*INSTRUCTIONS FOR THE TASK*:
Scan the data below for lines holding the word "input", and copy each line found.

*MATERIAL FOR THIS EXERCISE*:

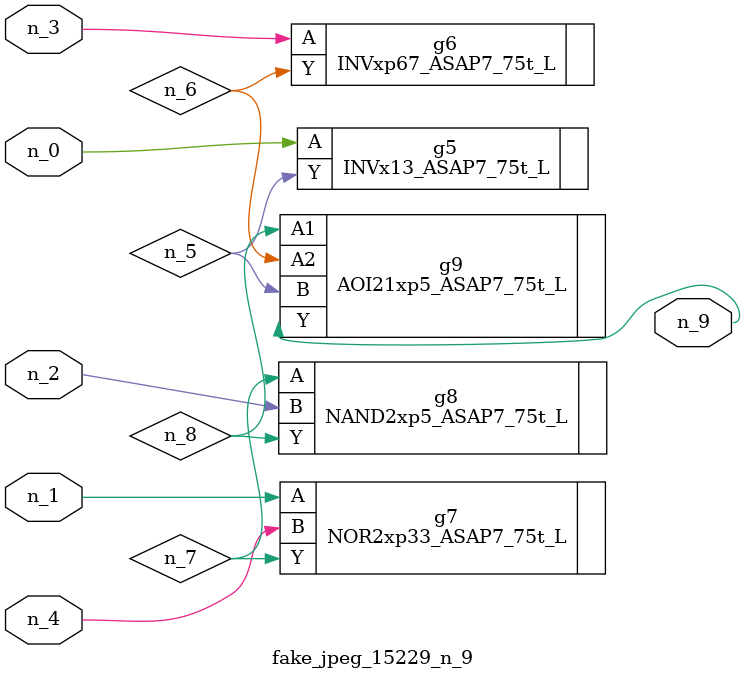
<source format=v>
module fake_jpeg_15229_n_9 (n_3, n_2, n_1, n_0, n_4, n_9);

input n_3;
input n_2;
input n_1;
input n_0;
input n_4;

output n_9;

wire n_8;
wire n_6;
wire n_5;
wire n_7;

INVx13_ASAP7_75t_L g5 ( 
.A(n_0),
.Y(n_5)
);

INVxp67_ASAP7_75t_L g6 ( 
.A(n_3),
.Y(n_6)
);

NOR2xp33_ASAP7_75t_L g7 ( 
.A(n_1),
.B(n_4),
.Y(n_7)
);

NAND2xp5_ASAP7_75t_L g8 ( 
.A(n_7),
.B(n_2),
.Y(n_8)
);

AOI21xp5_ASAP7_75t_L g9 ( 
.A1(n_8),
.A2(n_6),
.B(n_5),
.Y(n_9)
);


endmodule
</source>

*OUTPUT FOR THIS TASK*:
input n_3;
input n_2;
input n_1;
input n_0;
input n_4;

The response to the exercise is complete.